Recently - a term defined variably as I get older, because it might mean yesterday or last year or a decade ago - someone I love dearly said of me, "I've never met anyone else for whom each day matters. Should matter."
To say I've thought a lot about that comment is an understatement.
The odd thing is that when I heard that, I was living my life as if each day barely mattered at all. I had lost myself in the mundane, defined myself in such a limited way. I narrowed my identity down to doing the dishes and being an introvert and being harmed by my past. I was made of memory and fear, crinolines and heels, habits and hibernation. I was a writer who barely wrote and a housewife who barely kept up with housework. I was small.
So when I heard that it stuck in my head and nagged at me. Was I still that person - was the meaning of every day still important to me? Did I still want to live as if every day should be extraordinary, and was I even trying to live up to that ideal at all?

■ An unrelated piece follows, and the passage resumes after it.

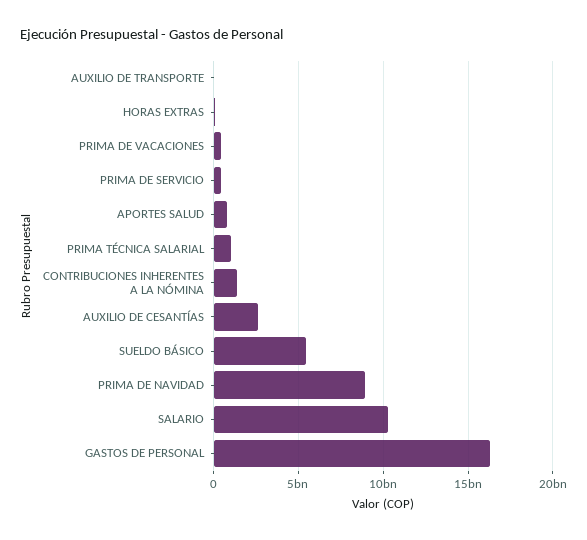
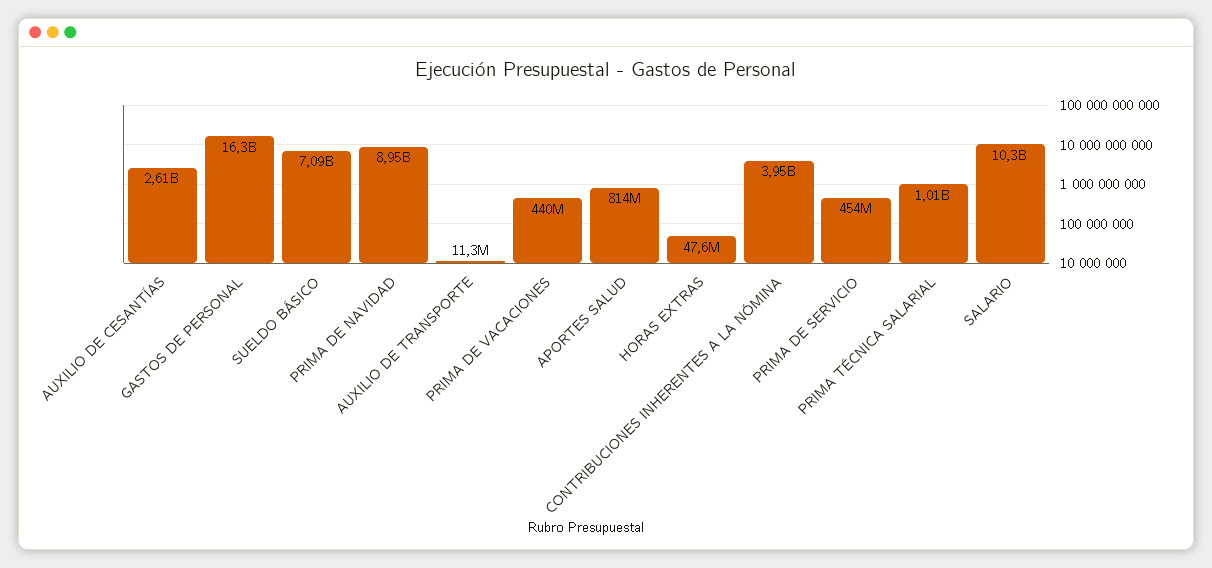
CONTRIBUCIONES INHERENTES A LA NÓMINA: 1500000000 -> 3950000000
SUELDO BÁSICO: 5500000000 -> 7090000000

And what did it mean for time to matter? How was extraordinary measured? What behavior or thought could possibly bring back a sense of the desperate importance of each day? When I was described in this way, I looked inside myself and I couldn't see that person. I lived in the past. I neglected my present.
But there was something of the passionate Alice still visible, it seemed. And in being seen I started to see myself.

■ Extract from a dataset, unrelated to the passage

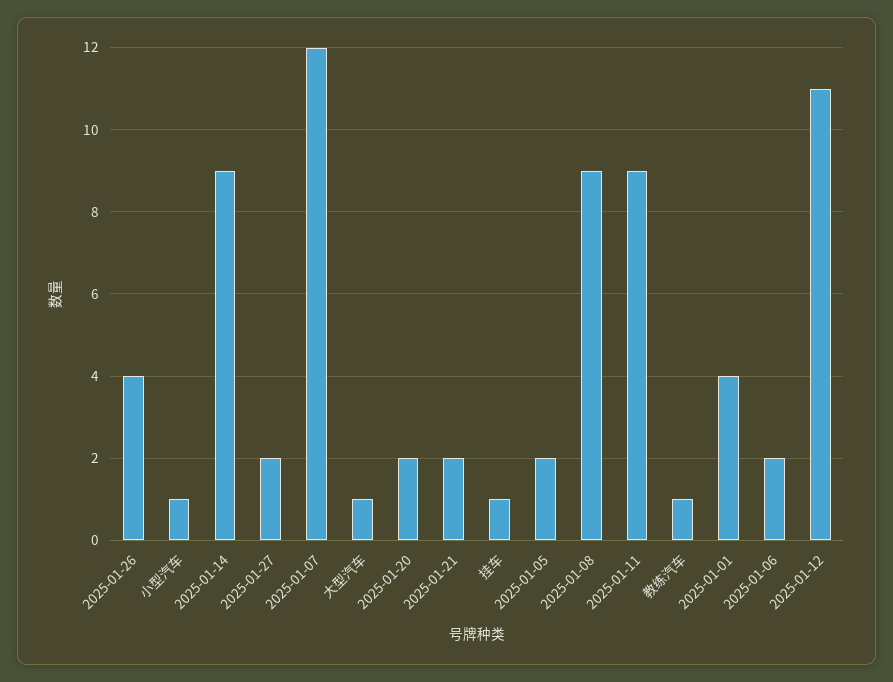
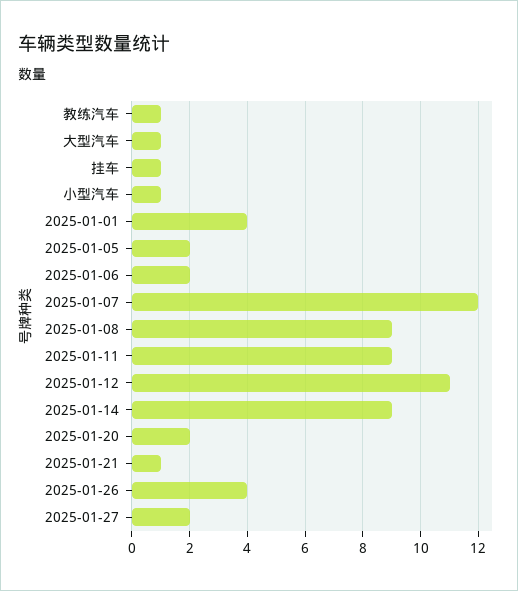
2025-01-21: 2 -> 1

In the past year I have made more changes in my life than I have in - God, I have no idea how long. Some of those changes have been heartbreaking. Some have been so unbearably difficult. I transitioned from early rising and early bedtimes and hours of isolation into working nine to ten hours a day and scrambling for sleep. I went from a fairly sedentary lifestyle to running around a restaurant and frantically searching for the most comfortable shoes. I don't write enough, though I already didn't, despite all that free time. I don't sleep enough, though I do sleep so much better. I don't see friends enough, though now it's out of a packed schedule rather than self-imposed shyness. I'm tired all the time.

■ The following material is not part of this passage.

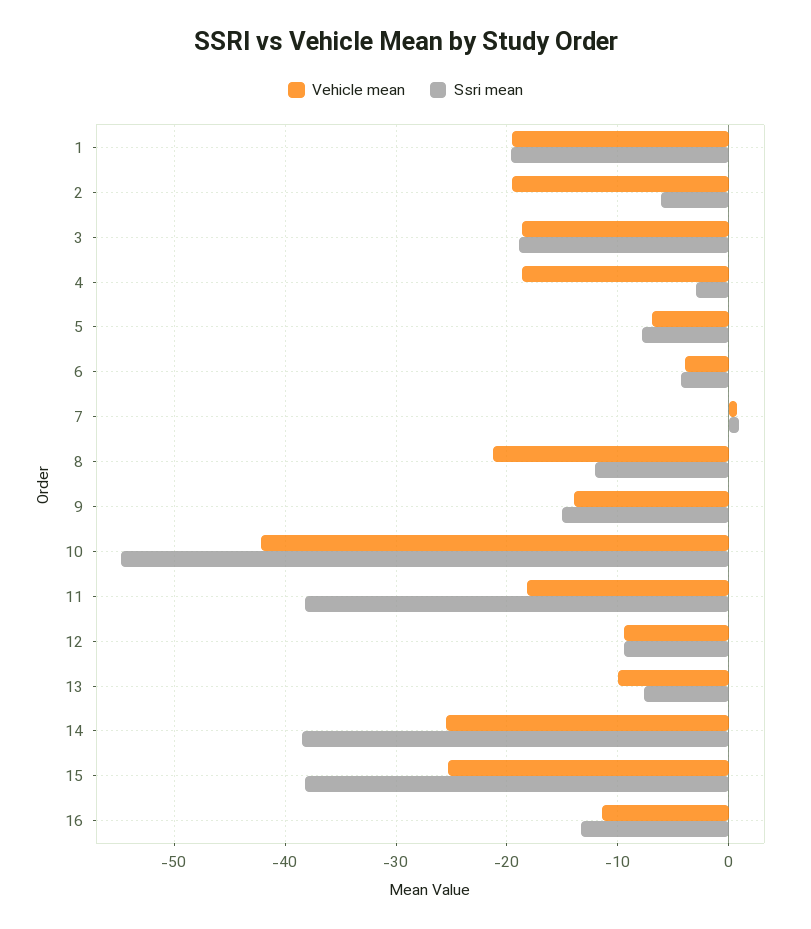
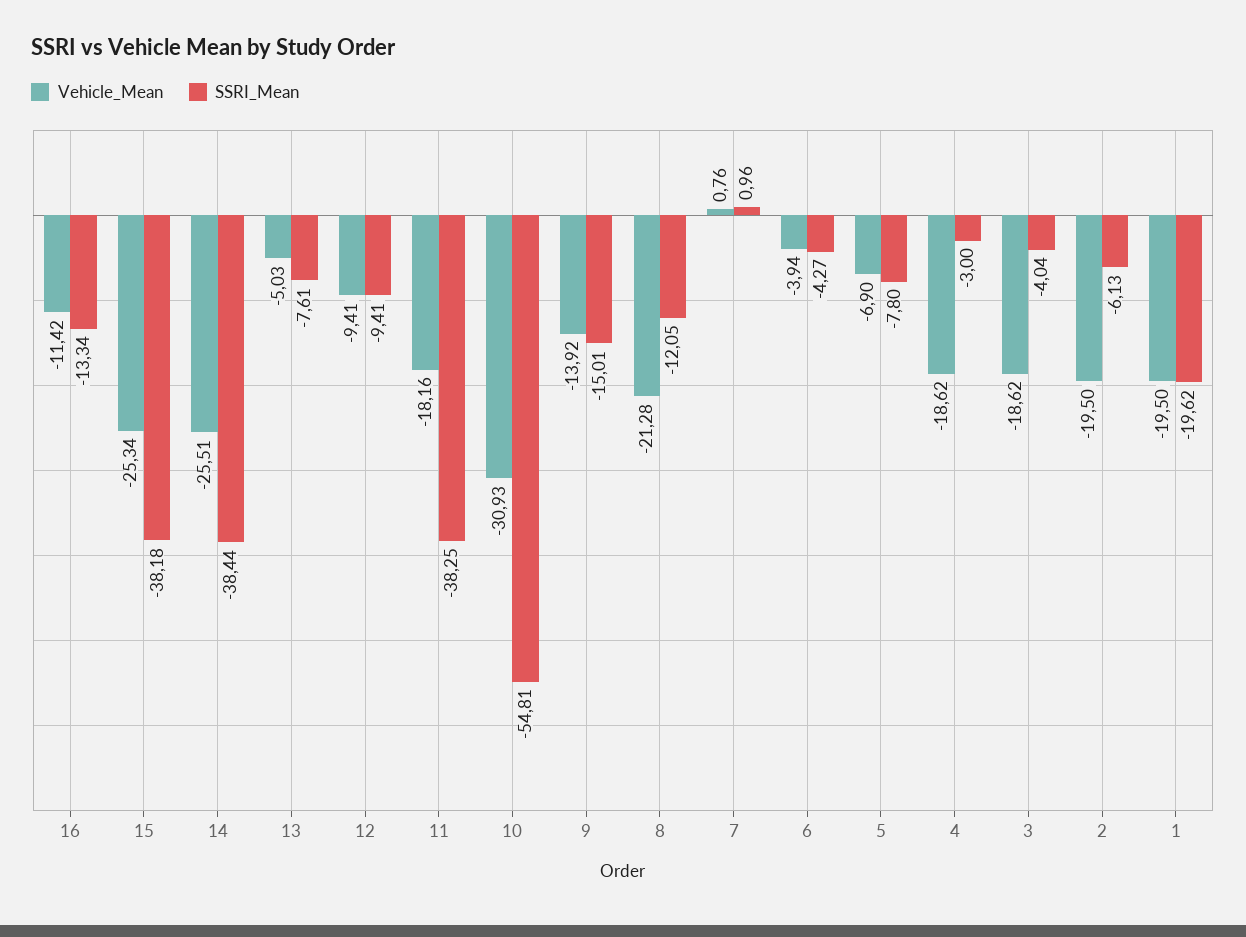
Ssri mean, 3: -19 -> -4.04
Vehicle mean, 10: -42 -> -30.93
Vehicle mean, 13: -10 -> -5.03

But I think I've started to understand the Alice, extraordinary.
I have so little time, now, but in that time I pack in moments which matter. At the end of a long shift, 12:30 in the morning when I'm not entirely sure I can muster the energy to drive home, I play Saint-Saens' Organ Symphony at maximum volume, and Dido and Aeneas, and Palestrina and Thomas Tallis, and I feel it in my bones, my childhood and my hurts and my hard labor. And it is extraordinary.
I go out to dinner - I eat duck confit, and Iberico, and seared foie gras, and the flavors are so strong and subtle that they nearly make me cry in the middle of the restaurant. And that, too, is extraordinary.
My feet ache and I stay up too late, and I come home and can barely hold my head up long enough to feed myself. I think about the challenges of a career, where I want to go with my life, the restaurant I might want to build as my own one day. I work so hard and dream so big. I matter.
The city is noisy, fireworks and traffic, shouting in the street, and the lights shine just the way they did when I was a little girl in the back seat of my grandmother's van coming home from a rare meal out, and soft rain slides down the window just the same, picking up gold and silver and red and coloring my hopes for who I want to be. And that woman matters.
I get angry, and I hate being angry because I swallowed my anger for so long. I get angry and I'm learning how to live with it by saying it out loud. I'm passionate about things and getting mad is a part of that. I create boundaries, proper ones with real consequences. I'm willing to reshape my life based on my own values rather than reshaping myself to fit in with anyone else's. It's so damn hard. But my anger - yes, it matters.
Every day has extraordinary moments. The confused smells of roasted garlic and uncooked prawns and fire. The Spanish I'm struggling to relearn. Dancing in my own kitchen. Laughing so much of the time. Crying because I'm happy and when I'm horrifically sad. Putting on my suit before work and peeling it off before bed. The scandalous dresses I wear out to dinner and the shine of rose gold around my neck, and the children I may or may not be able to have, and this body, this gift, this person I must take care of. Me.
I have made so many difficult choices and I've abandoned so many ideas of who I was supposed to be. And there are moments when I am terrified, when I think I've absolutely lost my mind, when my whole life seems so precarious and unsteady, when I think all I've done is hurt myself and the people I love. And there are still fragments of memory which threaten me, make me pull away from love, make me want to hide again; there are good memories, too, and those can be much harder to bear. To part with.
But I am, I am the woman who wants each day to be extraordinary. I want every day to matter. Music and food and the clothes I wear and the work I do and the way I love. All of it. It was always in me - that person was right. Even when I couldn't see it for myself.
Our days are so important.
And even when it hurts - or maybe especially when it hurts - I won't ever forget that again.